**PROBLEM DESCRIPTION**. What follows is a set of records; repeat all of them exactly.

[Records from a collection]
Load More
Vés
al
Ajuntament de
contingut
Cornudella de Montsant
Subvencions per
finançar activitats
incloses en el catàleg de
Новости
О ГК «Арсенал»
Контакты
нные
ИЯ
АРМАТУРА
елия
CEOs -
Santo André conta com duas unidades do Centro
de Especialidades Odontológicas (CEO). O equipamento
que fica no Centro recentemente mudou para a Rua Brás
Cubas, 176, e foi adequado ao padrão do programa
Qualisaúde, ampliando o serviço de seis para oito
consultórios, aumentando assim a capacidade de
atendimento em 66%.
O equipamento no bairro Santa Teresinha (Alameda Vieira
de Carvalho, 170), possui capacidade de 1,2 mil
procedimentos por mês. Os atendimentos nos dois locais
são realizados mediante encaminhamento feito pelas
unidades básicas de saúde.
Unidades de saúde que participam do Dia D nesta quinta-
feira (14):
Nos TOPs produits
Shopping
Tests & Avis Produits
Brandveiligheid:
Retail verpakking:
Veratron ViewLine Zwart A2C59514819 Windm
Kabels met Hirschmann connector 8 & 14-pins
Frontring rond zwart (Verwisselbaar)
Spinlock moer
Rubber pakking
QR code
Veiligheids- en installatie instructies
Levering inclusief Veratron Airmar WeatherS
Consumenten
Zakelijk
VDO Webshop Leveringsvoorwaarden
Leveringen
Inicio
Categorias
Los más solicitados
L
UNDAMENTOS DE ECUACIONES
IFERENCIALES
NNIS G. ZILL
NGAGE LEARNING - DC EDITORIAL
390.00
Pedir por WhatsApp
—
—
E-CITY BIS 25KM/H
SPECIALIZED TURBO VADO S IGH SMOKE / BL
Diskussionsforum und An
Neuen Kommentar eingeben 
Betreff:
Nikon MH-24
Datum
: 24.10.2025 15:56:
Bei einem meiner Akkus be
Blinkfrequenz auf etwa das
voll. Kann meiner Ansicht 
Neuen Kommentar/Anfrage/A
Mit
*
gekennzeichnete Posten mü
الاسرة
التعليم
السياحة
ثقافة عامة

**SOLUTION TO THIS PROBLEM**.
Load More
Vés
al
Ajuntament de
contingut
Cornudella de Montsant
Subvencions per
finançar activitats
incloses en el catàleg de
Новости
О ГК «Арсенал»
Контакты
нные
ИЯ
АРМАТУРА
елия
CEOs -
Santo André conta com duas unidades do Centro
de Especialidades Odontológicas (CEO). O equipamento
que fica no Centro recentemente mudou para a Rua Brás
Cubas, 176, e foi adequado ao padrão do programa
Qualisaúde, ampliando o serviço de seis para oito
consultórios, aumentando assim a capacidade de
atendimento em 66%.
O equipamento no bairro Santa Teresinha (Alameda Vieira
de Carvalho, 170), possui capacidade de 1,2 mil
procedimentos por mês. Os atendimentos nos dois locais
são realizados mediante encaminhamento feito pelas
unidades básicas de saúde.
Unidades de saúde que participam do Dia D nesta quinta-
feira (14):
Nos TOPs produits
Shopping
Tests & Avis Produits
Brandveiligheid:
Retail verpakking:
Veratron ViewLine Zwart A2C59514819 Windm
Kabels met Hirschmann connector 8 & 14-pins
Frontring rond zwart (Verwisselbaar)
Spinlock moer
Rubber pakking
QR code
Veiligheids- en installatie instructies
Levering inclusief Veratron Airmar WeatherS
Consumenten
Zakelijk
VDO Webshop Leveringsvoorwaarden
Leveringen
Inicio
Categorias
Los más solicitados
L
UNDAMENTOS DE ECUACIONES
IFERENCIALES
NNIS G. ZILL
NGAGE LEARNING - DC EDITORIAL
390.00
Pedir por WhatsApp
—
—
E-CITY BIS 25KM/H
SPECIALIZED TURBO VADO S IGH SMOKE / BL
Diskussionsforum und An
Neuen Kommentar eingeben 
Betreff:
Nikon MH-24
Datum
: 24.10.2025 15:56:
Bei einem meiner Akkus be
Blinkfrequenz auf etwa das
voll. Kann meiner Ansicht 
Neuen Kommentar/Anfrage/A
Mit
*
gekennzeichnete Posten mü
الاسرة
التعليم
السياحة
ثقافة عامة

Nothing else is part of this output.